None of this reached the one organisation charged with handling counterintelligence investigations within the Army.
Up the road from Walter Reed, the Army’s 902nd Military Intelligence Group had been doing little to search the ranks for potential threats. Instead, the 902nd’s commander had decided to turn the unit’s attention to assessing general terrorist affiliations in the US, not knowing that the Department of Homeland Security and the FBI’s 106 Joint Terrorism Task Forces were already doing this work.
The 902nd, working on a program named Radical Islamic Threat to the Army, had quietly been gathering information on Hezbollah, Iranian Republican Guard and Al Qaeda student organisations in the US. The assessment “didn’t tell us anything we didn’t know already,” said a senior army counterintelligence officer.
Secrecy within the intelligence world hampers effectiveness in other ways, say defence and intelligence officers. For the Defence Department, the root of this problem goes back to an ultra-secret group of programs for which access is limited to specially trained security officers.
These are called Special Access Programs — or SAPs — and the Pentagon’s list of code names for them runs 300 pages.
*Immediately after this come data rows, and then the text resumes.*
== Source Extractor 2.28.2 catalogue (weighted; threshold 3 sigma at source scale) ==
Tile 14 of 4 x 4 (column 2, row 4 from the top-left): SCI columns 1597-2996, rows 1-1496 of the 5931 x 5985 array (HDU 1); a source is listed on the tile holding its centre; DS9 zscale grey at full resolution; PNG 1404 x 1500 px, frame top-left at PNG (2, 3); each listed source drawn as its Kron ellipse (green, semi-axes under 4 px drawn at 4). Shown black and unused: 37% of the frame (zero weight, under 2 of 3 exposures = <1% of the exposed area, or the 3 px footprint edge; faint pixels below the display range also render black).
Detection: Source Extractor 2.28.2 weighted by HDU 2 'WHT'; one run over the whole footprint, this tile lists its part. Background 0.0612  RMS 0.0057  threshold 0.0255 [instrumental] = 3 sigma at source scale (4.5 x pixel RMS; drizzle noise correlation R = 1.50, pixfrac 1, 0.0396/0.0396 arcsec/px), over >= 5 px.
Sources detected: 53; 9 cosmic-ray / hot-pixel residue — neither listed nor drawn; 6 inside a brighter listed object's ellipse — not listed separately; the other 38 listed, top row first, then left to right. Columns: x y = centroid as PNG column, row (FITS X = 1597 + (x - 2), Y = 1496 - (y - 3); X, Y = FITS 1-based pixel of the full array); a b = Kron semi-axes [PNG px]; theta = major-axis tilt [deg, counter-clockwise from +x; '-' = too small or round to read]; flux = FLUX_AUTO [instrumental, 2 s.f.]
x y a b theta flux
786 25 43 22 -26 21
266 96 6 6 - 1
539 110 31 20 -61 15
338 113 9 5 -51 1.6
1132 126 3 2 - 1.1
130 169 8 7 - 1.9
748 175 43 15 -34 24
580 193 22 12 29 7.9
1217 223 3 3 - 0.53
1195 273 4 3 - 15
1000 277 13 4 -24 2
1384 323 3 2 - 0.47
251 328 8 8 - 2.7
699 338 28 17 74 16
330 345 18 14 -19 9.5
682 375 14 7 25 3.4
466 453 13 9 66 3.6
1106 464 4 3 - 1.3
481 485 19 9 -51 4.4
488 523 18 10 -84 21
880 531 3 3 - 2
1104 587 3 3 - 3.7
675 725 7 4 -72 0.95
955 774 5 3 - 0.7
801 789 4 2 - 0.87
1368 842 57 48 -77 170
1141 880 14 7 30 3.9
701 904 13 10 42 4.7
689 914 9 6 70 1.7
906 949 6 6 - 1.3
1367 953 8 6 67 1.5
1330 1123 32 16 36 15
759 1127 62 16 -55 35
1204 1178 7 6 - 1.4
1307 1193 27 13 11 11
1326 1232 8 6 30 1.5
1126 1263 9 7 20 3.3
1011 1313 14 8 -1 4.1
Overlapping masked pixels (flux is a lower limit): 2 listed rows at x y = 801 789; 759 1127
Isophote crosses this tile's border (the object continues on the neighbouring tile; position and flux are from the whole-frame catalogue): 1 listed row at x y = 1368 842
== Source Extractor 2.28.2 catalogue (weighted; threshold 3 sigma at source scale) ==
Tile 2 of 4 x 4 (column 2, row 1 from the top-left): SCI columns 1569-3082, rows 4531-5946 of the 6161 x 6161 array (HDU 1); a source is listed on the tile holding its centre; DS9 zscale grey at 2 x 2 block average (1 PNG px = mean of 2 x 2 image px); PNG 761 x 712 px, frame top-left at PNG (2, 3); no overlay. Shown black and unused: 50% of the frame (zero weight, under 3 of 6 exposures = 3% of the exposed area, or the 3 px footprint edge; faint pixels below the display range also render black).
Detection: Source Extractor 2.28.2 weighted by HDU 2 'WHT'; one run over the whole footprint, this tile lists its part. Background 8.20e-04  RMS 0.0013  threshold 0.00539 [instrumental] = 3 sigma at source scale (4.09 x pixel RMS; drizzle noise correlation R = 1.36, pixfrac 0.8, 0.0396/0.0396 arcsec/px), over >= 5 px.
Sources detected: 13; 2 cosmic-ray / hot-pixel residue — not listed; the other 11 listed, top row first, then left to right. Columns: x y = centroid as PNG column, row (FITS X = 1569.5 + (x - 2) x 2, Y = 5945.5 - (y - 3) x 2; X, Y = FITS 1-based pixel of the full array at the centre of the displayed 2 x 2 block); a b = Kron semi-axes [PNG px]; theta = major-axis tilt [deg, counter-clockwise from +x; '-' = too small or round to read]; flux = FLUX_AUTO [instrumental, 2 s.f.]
The intelligence community has hundreds more of its own, and those hundreds have thousands of sub-programs with their own limits on the number of people authoriced to know anything about them.
“There’s only one entity in the entire universe that has visibility on all SAPs — that’s God,” said James Clapper, the Obama administration’s nominee to be the next director of national intelligence. Such secrecy can undermine the normal chain of command when senior officials use it to cut out rivals or when subordinates are ordered to keep secrets from their commanders.